LEADERS are supposed to be created by rare substance that sets them apart from the masses. But maybe there are exceptions. Maybe one thing that endears some leaders to their followers is that in certain moments of despair, the leader acts just as any ordinary person would.
The quality was on show recently. First, Mian Nawaz Sharif’s lawyers asked the accountability judge to delay his judgement in a couple of corruption cases against him. This momentary, in fact fleeting, relief from the inevitable was sought to allow Mian Sahib to celebrate his 70th birthday as a free man.
There were many sentimental points obviously surrounding the plea for a delay in the announcement of the sentence. The day of the birth of the head of a family or tribe itself is an emotional occasion, especially when a long absence from home is feared.
Two, the members of the Sharif family have gone through a very quiet, gloomy period in recent weeks. The family has recently lost a thinking member in Begum Kulsoom Nawaz, and so many others from the Sharif household have been in and out of prison.
With Shahbaz Sharif in the lockup and an uncertain future staring the Sharifs in the face, maybe, just maybe, a birthday get-together, before Mian Sahib handed himself over to the forces that control the proceedings in the big world outside his home, would have been a small reprieve worth asking the court for.
The request was denied, luckily perhaps, because it would have been too much to expect from the stars to grant the fallen former prime minister two ordinary wishes in quick succession.
Appearing to hear the accountability court verdict against him a day before his birthday, Mian Sahib greeted the news of a seven-year-long sentence and a heavy fine against him with an innocent demand of his own.
He asked if he could kindly be shifted to the Kot Lakhpat jail, instead of being deposited in Rawalpindi’s Adiala prison, which may otherwise be as boastful of its ability to host the famous as its rival in this case in Lahore.

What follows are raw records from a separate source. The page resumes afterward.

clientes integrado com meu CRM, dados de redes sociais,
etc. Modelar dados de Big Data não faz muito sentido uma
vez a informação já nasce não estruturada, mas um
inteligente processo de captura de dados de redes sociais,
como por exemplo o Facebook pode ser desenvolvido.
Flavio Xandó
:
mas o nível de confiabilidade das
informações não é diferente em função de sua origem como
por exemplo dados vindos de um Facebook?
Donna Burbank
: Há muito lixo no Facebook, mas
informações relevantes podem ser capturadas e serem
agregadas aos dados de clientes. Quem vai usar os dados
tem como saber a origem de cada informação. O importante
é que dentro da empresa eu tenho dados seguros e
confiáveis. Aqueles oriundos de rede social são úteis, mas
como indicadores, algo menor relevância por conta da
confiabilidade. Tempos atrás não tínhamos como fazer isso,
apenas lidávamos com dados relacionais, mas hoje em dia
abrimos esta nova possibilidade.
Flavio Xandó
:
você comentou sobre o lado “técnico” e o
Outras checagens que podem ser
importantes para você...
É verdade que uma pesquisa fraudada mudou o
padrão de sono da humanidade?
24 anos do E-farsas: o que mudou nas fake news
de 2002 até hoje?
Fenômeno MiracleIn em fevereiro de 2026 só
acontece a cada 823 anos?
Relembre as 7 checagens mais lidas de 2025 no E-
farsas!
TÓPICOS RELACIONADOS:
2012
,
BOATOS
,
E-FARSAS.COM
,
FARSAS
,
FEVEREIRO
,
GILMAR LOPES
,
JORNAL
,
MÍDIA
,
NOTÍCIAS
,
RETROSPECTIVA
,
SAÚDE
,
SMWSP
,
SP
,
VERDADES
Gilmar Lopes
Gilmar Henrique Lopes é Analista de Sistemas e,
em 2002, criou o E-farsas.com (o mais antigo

He was obliged and has since been moved to the Kot Lakhpat cell in his own city, actually not far from where the Sharif political story began.
This could well have been the call of a tired man for release from worldly obligations.
As the name suggests, the place draws its name — Kot Lakhpat — from a haveli or a fortress or kot, of a man whose riches back in the day ran into lakhs. Later on, the area as an industrial hub offered opportunities to souls possessing the right amount of ambition, ability and other prerequisites for making a fortune. Among them were those who pioneered the Ittefaq industry many decades later whose seizure by Z.A. Bhutto created the urge within the owners to join politics.
Over time, many stories about the rise of Mian Nawaz Sharif as the chosen scion to spearhead the Ittefaq industry’s foray into politics have ended up bringing curious hacks to the Kot Lakhpat area, which is, of course, among those parts of Lahore that have undergone much transformation. But remarkably little is known about what went inside the Ittefaq factory, and all that goes around in the name of information is made up of rumours, some of it of the darkest kind aimed at gaining political capital.
One thing that does not need any corroboration is that Kot Lakhpat, where both Mian Sahib and Shahbaz Sahib are now imprisoned, must have been the place where the two brothers would have undergone their basic early lessons in administration. This is where their teacher, their father Mian Sharif, must have provided them with his insight into the thinking of different kinds of individuals and groups, and tried to arm them with the art of man management.
Now wait… Maybe, it was not as ordinary an occurrence as it initially looked. Maybe this is what Mian Sahib is asking for — a refresher course in the old school area — so that he is able to take a fresh beginning after he landed in this mess, made up of his own follies and shortcomings. Maybe this is what he had in mind when he asked to be returned to his origins?
There may obviously be other meanings of the same expression — which will make it difficult for the less initiated amongst us to attach any definite message to the words escaping the convict here. All one can do in the situation here is throw up a question and see if others agree with the suggested ending or not. The fact is that when Mian Sahib was asking the court to send him to Kot Lakhpat, he was basically appealing to be lodged at a place closer to home, indeed, he was asking to be sent home.
This could well have been the call of a tired man for release from worldly obligations, a cry of anguish, one of resignation and relief from the one who had realised that this was as far and as best as he could stretch it. ‘I am done. Now, please someone book me on the ship going home.’ Post-verdict, Mian Sahib sang to media ‘Jayen ta kayen kahan’, the Talat Mahmood number that paints submission to reality in its most sombre tones. Could this have been his swansong?
There are many political commentators who insist that this note of resignation was the only way left from Mian Nawaz Sharif after he was disqualified by the law in July 2018. In one way, this observation appears to be vindicating the sacked prime minister’s decision to take on his detractors: if he stood no chance of getting the ticket to a rehab clinic at the time he was ousted from power, his agitation against the ‘establishment’ couldn’t have done any further harm to his chances. By going the way he did, perhaps he has returned full circle to Kot Lakhpat as a man with at least one regret less to contend with.
The writer is Dawn’s resident editor in Lahore.